About the Design

This is what you might call a de-ssistive device – it takes two perfectly good hands to operate one rather feeble (although slightly sinister) one. Inspired by various tentacle designs (http://www.thingiverse.com/thing:6986http://www.thingiverse.com/thing:10337http://www.thingiverse.com/thing:206231), each finger prints as a single piece with 12 flexible sections and can be configured in 8,388,608 (give or take) different ways.

I’ve got this version configured as two 4-DOF (degree of freedom) fingers and one 2-DOF thumb. You can actuate particular flexures in a finger by running the tendons through holes in the outside corners, and not activate other flexures by running the tendons through holes in the center. I’ve biased all three fingers backwards with tendons running along the back side, and that are then attached to rubber bands.

And finally, I’ve mounted the fingers on a palm-gripped platform that lets you use all 10 of your fingers to operate all 10 degrees of freedoms. As you can see from the video (https://youtu.be/ws8d-CH5kBk), though, moving the fingers gracefully will take a bit of practice! I’m hoping some clever soul will print their own and hook it up to rack of RC servos.

Print Settings

Printer Brand: MakerGear

Printer: M2

Rafts: Doesn’t Matter

Supports: No

Resolution: .2mm

Infill: 20%

Notes:

The flexy fingers are printed in PLA, although ABS or PETG might work as well. (Nylon or any of the more flexible filaments would probably be too flexible.)

Print with a 0.4mm line width to make the flexures come out right.

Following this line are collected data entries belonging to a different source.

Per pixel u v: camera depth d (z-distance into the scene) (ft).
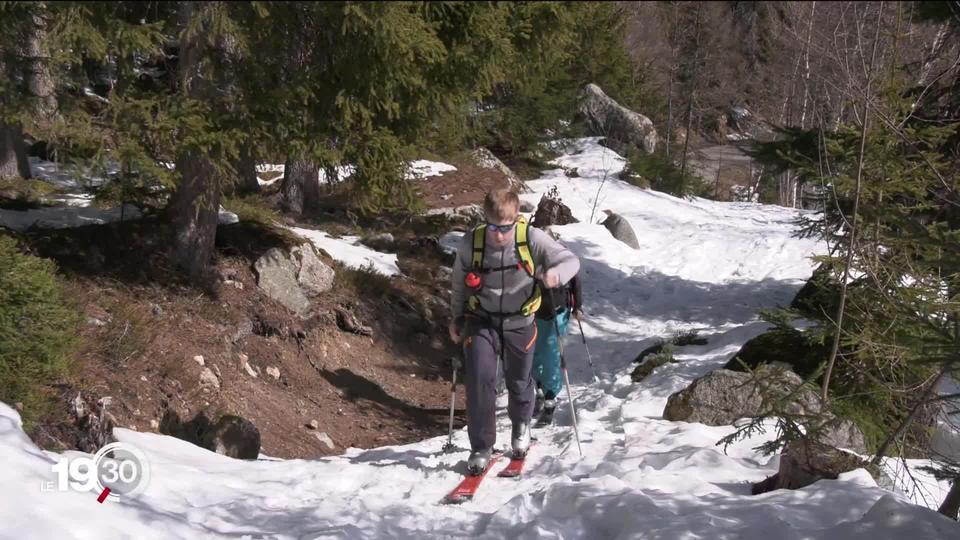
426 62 25.61
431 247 47.60
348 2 21.25
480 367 16.30
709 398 21.61
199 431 22.22
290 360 29.09
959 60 21.09
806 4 63.57
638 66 108.88
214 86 24.21
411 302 38.81
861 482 14.57
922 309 14.44
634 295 47.80
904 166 19.97
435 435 27.86
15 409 16.30
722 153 125.70
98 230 28.32
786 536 12.57
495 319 16.47
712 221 63.46
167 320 25.95
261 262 31.01
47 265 19.31
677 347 34.40
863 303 19.31
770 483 15.84
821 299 23.88
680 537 12.48
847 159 20.06
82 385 19.83
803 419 16.71
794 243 55.11
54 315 18.31
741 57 113.19
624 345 39.06
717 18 111.86
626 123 88.38
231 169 25.36
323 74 24.95
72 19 20.03
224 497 15.14
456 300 16.93
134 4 22.45
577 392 29.86
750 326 34.73
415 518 14.43
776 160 32.53
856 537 12.26
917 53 27.12
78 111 22.44
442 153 37.19
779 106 98.22
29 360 17.46
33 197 41.22
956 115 26.96
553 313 18.74
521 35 27.35
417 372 34.01
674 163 90.79
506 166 72.43
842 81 20.70
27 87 22.80
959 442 19.95
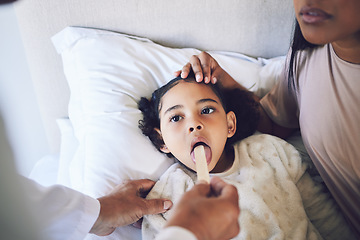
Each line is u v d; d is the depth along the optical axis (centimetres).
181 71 96
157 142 94
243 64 112
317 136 83
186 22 115
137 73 104
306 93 86
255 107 106
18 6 103
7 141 51
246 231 80
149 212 81
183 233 44
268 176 90
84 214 71
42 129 127
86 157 93
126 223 80
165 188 87
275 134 111
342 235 89
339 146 79
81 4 107
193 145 85
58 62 116
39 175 116
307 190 94
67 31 109
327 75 80
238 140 101
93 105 99
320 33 65
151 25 114
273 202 87
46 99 122
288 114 104
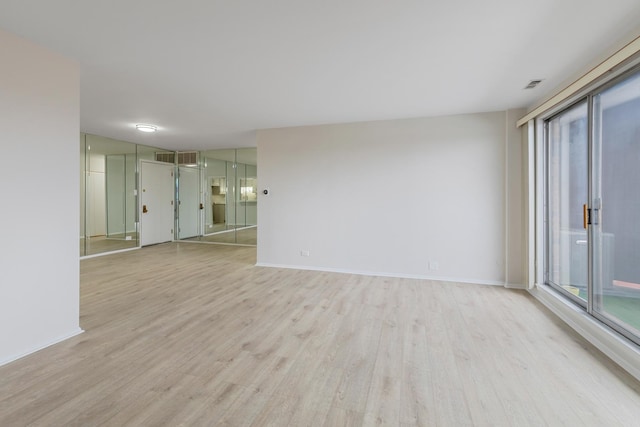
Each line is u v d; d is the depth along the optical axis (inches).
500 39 94.6
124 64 112.6
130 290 161.0
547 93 141.5
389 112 174.6
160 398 75.4
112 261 233.5
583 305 119.8
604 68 92.3
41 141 98.3
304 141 208.2
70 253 107.0
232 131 225.0
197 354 96.3
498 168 173.5
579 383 82.0
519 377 84.9
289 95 146.2
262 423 67.4
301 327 116.6
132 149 284.2
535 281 157.1
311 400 75.2
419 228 186.7
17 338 92.6
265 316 127.0
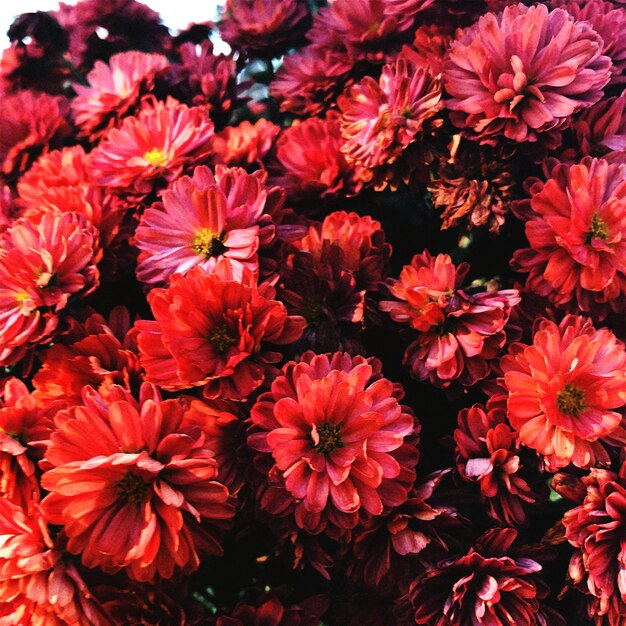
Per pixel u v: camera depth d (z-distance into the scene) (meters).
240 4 0.44
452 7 0.35
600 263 0.29
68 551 0.25
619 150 0.31
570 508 0.29
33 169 0.36
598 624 0.27
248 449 0.27
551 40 0.31
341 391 0.26
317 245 0.32
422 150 0.31
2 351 0.28
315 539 0.27
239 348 0.26
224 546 0.30
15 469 0.26
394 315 0.30
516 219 0.32
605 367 0.28
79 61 0.48
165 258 0.29
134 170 0.32
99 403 0.25
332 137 0.35
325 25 0.39
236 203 0.29
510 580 0.26
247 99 0.42
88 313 0.30
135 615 0.27
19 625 0.26
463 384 0.29
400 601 0.28
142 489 0.25
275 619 0.27
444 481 0.30
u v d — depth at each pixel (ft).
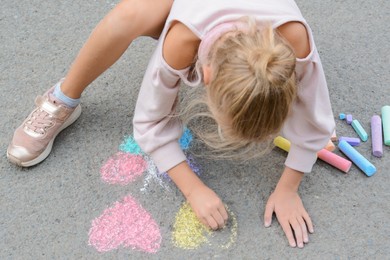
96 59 4.57
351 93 5.37
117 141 5.04
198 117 5.18
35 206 4.63
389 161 4.94
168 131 4.49
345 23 5.91
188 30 3.76
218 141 5.01
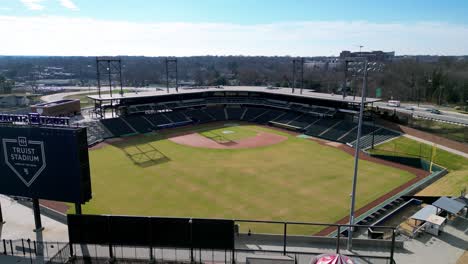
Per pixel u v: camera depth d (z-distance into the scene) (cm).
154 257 3206
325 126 9788
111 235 3081
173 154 7719
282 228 4422
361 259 3108
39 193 3650
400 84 16800
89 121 9531
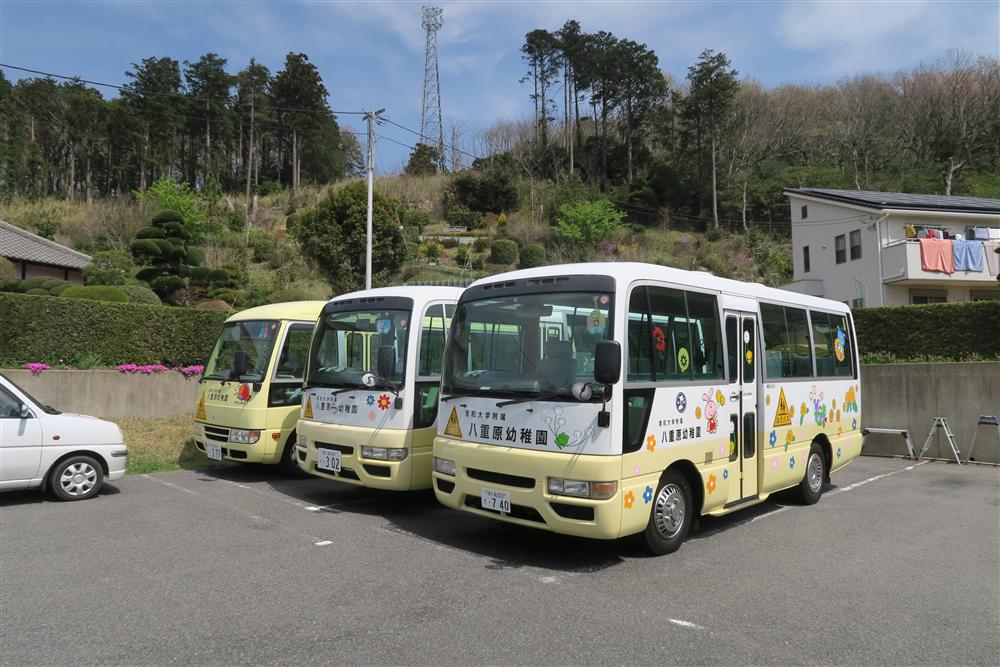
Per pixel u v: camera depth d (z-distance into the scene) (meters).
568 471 5.12
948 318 13.05
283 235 49.09
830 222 28.70
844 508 8.03
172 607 4.39
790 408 7.68
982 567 5.61
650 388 5.52
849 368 9.40
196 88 70.88
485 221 57.84
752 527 7.03
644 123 66.62
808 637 4.07
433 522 7.03
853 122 60.56
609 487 5.04
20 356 12.57
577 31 67.69
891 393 12.69
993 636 4.14
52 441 7.52
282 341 9.16
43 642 3.82
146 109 64.25
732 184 59.31
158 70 68.00
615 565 5.51
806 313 8.38
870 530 6.91
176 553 5.65
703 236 54.62
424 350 7.41
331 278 27.50
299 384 9.30
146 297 18.83
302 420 8.02
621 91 65.88
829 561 5.75
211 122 70.56
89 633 3.95
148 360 13.98
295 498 8.11
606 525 5.03
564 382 5.34
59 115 64.50
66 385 12.23
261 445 8.79
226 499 7.94
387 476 7.04
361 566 5.37
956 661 3.77
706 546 6.22
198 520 6.86
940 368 12.09
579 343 5.38
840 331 9.28
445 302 7.78
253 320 9.57
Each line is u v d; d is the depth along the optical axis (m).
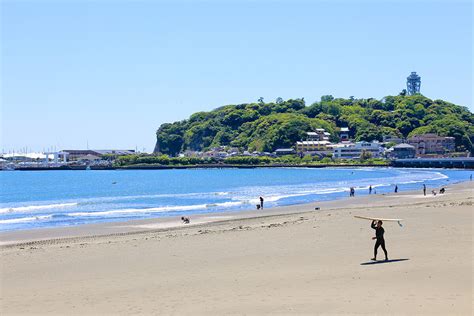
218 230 42.88
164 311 19.55
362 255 28.47
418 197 79.88
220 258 29.44
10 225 56.47
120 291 22.77
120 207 79.25
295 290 21.70
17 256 31.86
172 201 90.25
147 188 136.25
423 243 31.06
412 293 20.58
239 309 19.42
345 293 20.92
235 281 23.70
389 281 22.48
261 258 28.89
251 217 55.16
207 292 21.95
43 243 38.84
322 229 39.47
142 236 41.69
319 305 19.48
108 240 39.62
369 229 38.66
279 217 53.31
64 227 51.31
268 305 19.75
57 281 25.08
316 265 26.36
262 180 170.38
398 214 48.09
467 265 24.89
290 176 197.00
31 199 104.19
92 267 28.17
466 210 49.66
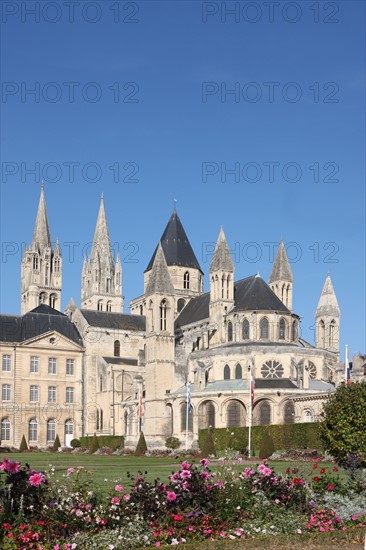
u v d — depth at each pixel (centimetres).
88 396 14762
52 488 2791
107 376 14462
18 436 14025
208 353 12412
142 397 12988
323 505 3116
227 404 11150
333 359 12350
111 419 14175
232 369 12031
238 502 2964
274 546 2747
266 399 11012
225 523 2861
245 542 2734
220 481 3005
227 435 10112
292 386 11344
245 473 3120
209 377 12250
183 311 15750
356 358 12306
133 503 2809
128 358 15225
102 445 12694
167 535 2691
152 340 12938
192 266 17275
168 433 12544
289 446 9181
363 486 3369
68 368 14738
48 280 19838
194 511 2831
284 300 14512
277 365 11825
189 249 17475
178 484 2902
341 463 4903
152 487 2886
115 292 19425
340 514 3036
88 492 2820
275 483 3088
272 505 3009
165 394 12700
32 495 2703
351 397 4919
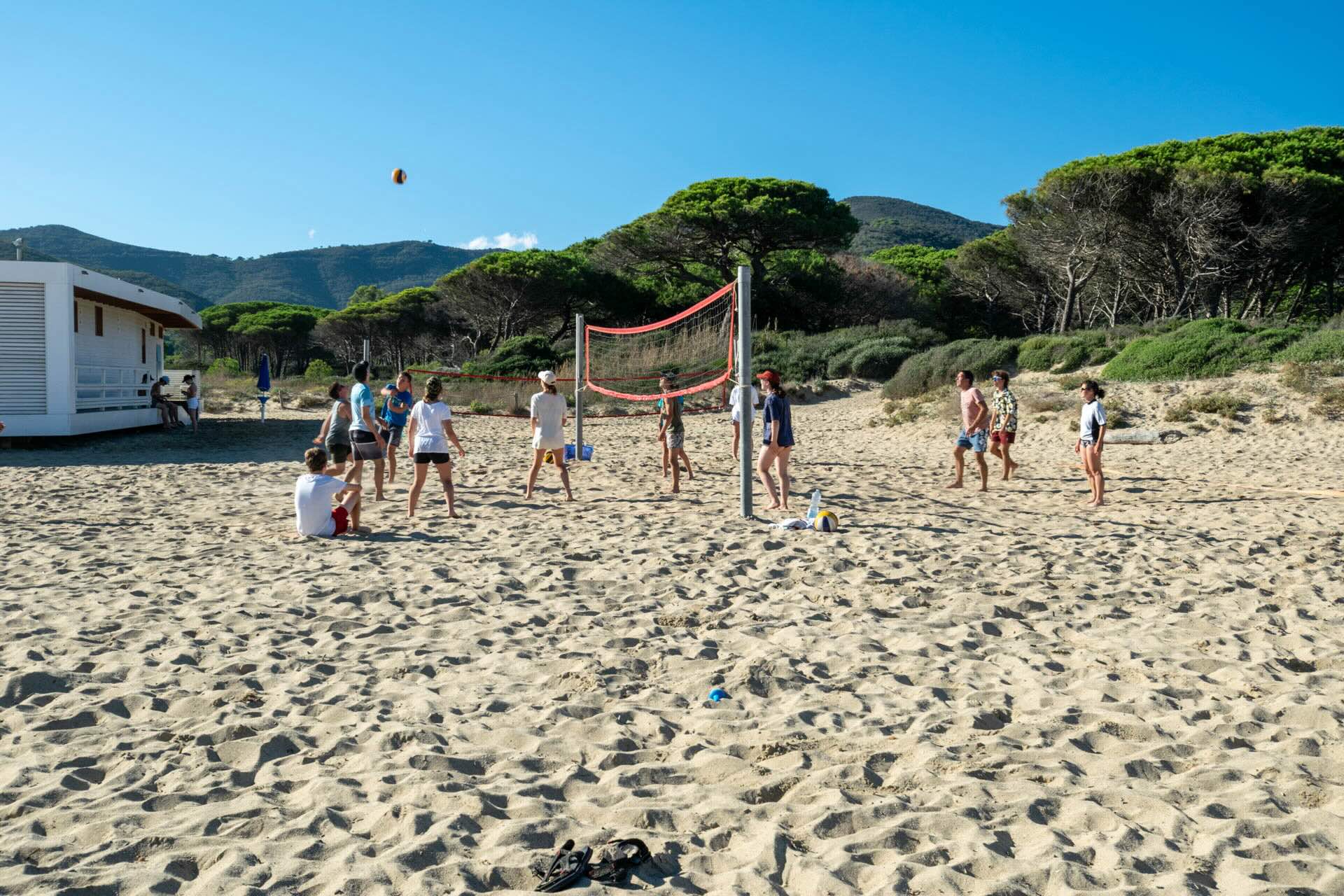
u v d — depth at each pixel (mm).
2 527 8117
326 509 7777
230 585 5996
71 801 3016
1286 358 19000
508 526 8266
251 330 66250
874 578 6223
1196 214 29578
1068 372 22594
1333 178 29203
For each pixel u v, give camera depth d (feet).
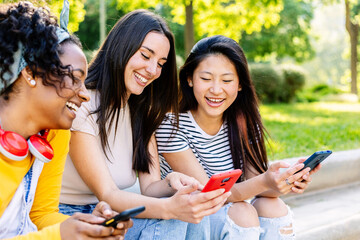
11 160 4.39
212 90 7.41
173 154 7.58
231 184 5.46
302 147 17.83
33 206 5.41
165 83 7.22
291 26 67.97
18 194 4.62
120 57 6.49
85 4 66.08
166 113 7.61
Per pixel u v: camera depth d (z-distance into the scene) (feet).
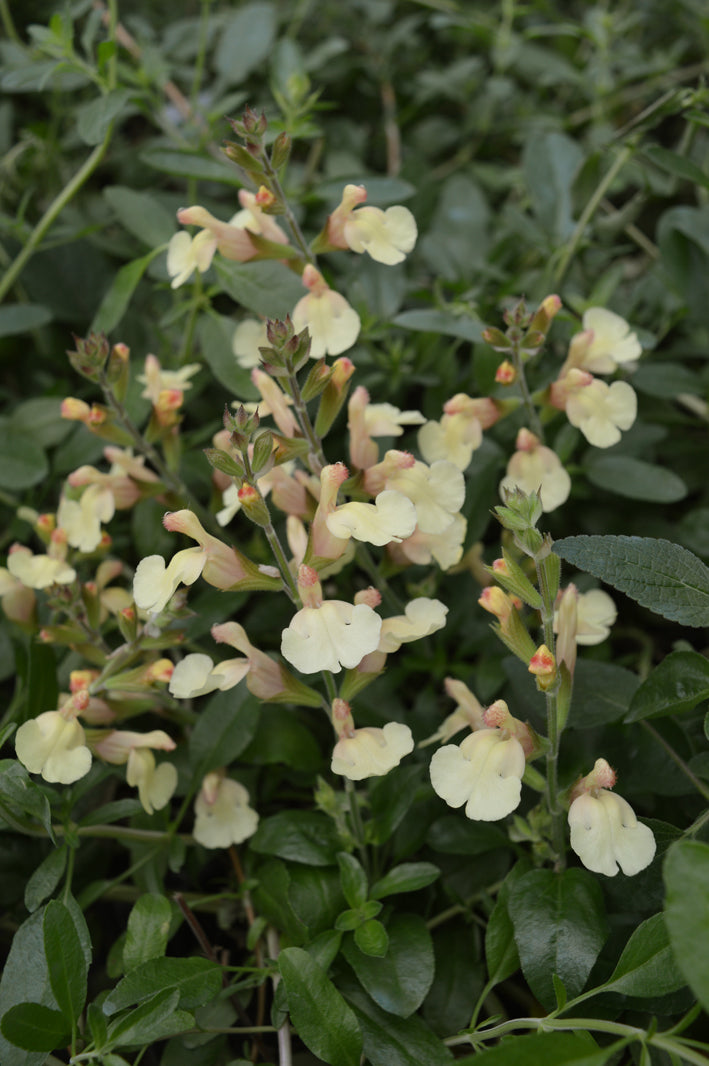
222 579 1.68
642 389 2.15
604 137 2.50
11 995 1.70
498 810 1.63
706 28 2.71
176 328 2.29
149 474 1.94
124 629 1.79
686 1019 1.54
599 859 1.62
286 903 1.80
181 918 1.84
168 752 1.94
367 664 1.72
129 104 2.61
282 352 1.69
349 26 3.09
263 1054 1.81
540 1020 1.62
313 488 1.81
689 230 2.08
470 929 1.83
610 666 1.81
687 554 1.64
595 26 2.66
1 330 2.16
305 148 2.87
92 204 2.67
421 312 1.98
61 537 1.90
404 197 2.09
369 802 1.86
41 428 2.16
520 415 2.07
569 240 2.20
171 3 3.23
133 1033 1.64
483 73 3.05
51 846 1.91
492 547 2.14
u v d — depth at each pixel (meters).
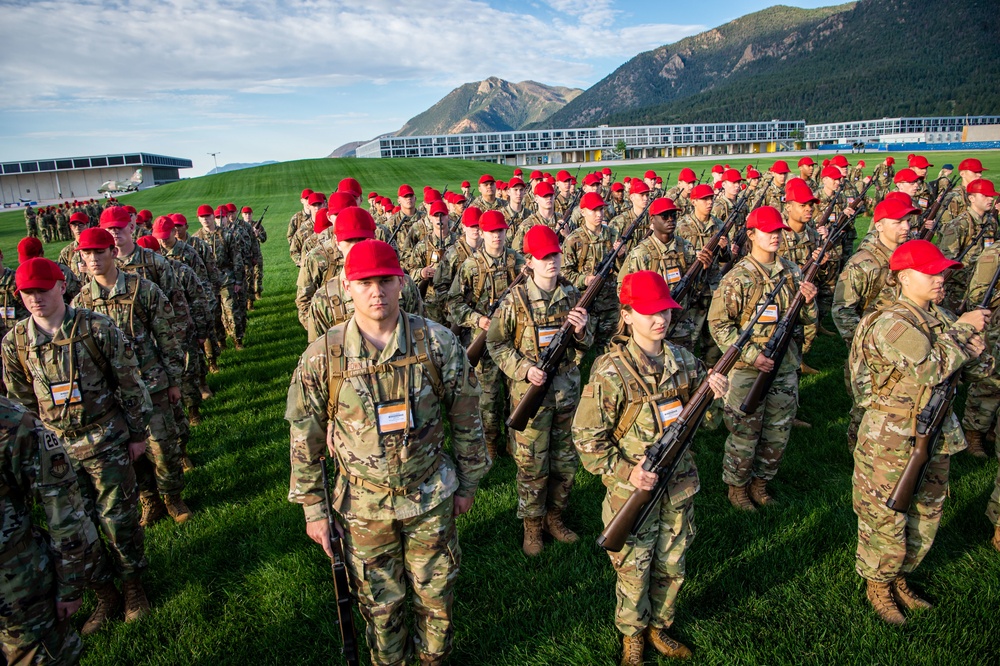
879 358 3.73
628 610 3.49
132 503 4.16
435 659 3.39
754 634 3.74
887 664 3.48
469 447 3.29
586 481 5.58
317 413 3.07
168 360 5.18
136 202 61.47
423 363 3.05
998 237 8.12
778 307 4.89
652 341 3.44
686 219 8.44
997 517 4.29
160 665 3.76
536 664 3.63
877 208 5.42
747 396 4.62
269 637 3.92
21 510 3.00
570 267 7.89
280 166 82.69
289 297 14.67
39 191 119.69
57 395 3.89
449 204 13.61
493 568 4.48
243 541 4.89
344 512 3.12
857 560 3.94
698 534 4.70
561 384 4.59
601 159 133.75
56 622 3.13
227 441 6.70
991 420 5.55
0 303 6.34
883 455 3.71
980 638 3.59
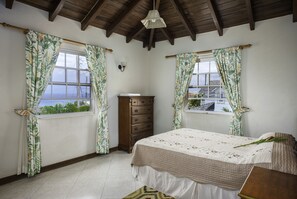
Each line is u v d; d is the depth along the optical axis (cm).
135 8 373
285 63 325
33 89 287
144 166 267
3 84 267
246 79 362
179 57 443
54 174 300
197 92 441
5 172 269
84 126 370
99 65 384
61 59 342
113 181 278
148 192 245
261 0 315
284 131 328
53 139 322
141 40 491
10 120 274
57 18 325
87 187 260
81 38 362
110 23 394
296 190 109
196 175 211
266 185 115
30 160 281
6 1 262
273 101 337
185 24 385
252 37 356
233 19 366
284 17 325
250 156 195
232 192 189
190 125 440
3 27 265
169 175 238
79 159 361
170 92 473
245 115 365
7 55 270
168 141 276
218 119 402
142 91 501
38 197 234
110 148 422
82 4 325
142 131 442
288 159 166
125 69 452
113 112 429
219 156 212
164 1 366
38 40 293
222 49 380
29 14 291
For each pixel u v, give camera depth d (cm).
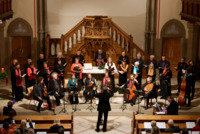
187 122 866
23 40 1574
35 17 1544
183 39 1573
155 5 1553
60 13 1588
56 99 1139
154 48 1600
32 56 1585
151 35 1586
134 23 1612
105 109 978
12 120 842
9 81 1445
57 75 1212
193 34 1552
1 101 1165
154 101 1214
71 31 1395
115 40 1427
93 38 1336
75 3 1585
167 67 1193
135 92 1084
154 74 1270
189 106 1153
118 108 1173
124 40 1455
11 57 1580
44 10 1555
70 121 909
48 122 908
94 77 1267
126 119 1123
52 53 1591
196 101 1214
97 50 1384
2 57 1562
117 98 1244
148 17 1581
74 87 1073
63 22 1598
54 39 1474
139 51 1472
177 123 898
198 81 1512
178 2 1538
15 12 1528
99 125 1041
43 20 1566
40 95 1073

Print 3 fingers, 1 finger base, 1 hand base, 6 rings, 2 pinkie rings and 2 thumb rings.

Post-Printing

Assembly

First insert the finger base into the slots in the hand base and glue the two together with a few drops of superglue. Place each finger into the slots in the finger base (with the flat side of each finger pointing inward) and then superglue into place. Take care not to get any glue into the small holes for routing the tendons.

Stringing up the hand take a little patience. It also may take a little playing around to get the tendon lengths right. I used 30# test Spectra fishing line, but you may also be able to use heavy duty button thread.

I first ran lines down the back side of each finger, one each through the outside holes in the back corners. Tie them off at the top, and then tie the other end to a rubber band.

For the “thumb”, I ran two more lines down the two sets of outside front corners holes and then tied each one to the slightly wider thumb rings.

For the “fingers”, I started only half-way up the finger and then threaded lines through the front outside holes. Tie them off at the mid-point sections and, and then tie one to a regular ring (for your index finger) and the other one to a pinkie ring (for your pinkie).

Next, start at the top of the finger and tread two more lines through the outside front sets of holes but stop when you get to the other set of lines. At this point, rout the lines through the central holes in the lower part of the finger. Tie each of these lines to 2 more regular rings (for your middle and ring fingers.)

Stretch each rubber band a little to that the fingers are biased backwards a little bit, and slip each rubber band into one of the notches and then loop over a corner. You don’t want too much tension one each rubber band. I’m still playing with the best way to rout each rubber band, you you may want to see what works best for you.

At this point, you should be able to pull on the rings and have the different finger sections flex.

Custom Section

Operation

The hand base still needs a little work to make it more comfortable, but here’s how I’ve ended up holding the thing:

Hold the hand so the fingers are pointing away from you and the “thumb” is towards your face. With one hand, slip your index finger into the ring that operates the lower set of flexures closest to you, and slip your middle finger into the ring that operates the upper set of flexures on the same side. Next, slip your ring finger into the ring operating the other upper set of flexures and your pinkie into the ring operating the other lower set of flexures. You may want to have the biasing lines with the rubber bands running between your middle and ring fingers.

Repeat with your other hand. Now slip each thumb onto one of the thumb rings for operating the alien “thumb”. You may want to get someone to help you get all of the rings slipped onto each finger.

Grasp the hand base between your palms. You’ll want to play with different positions and orientations to discover what is most comfortable for operation. Now just pull on all 10 rings to move the fingers around. At this point, you are very much like a baby trying to move its hands around without punching itself in the face.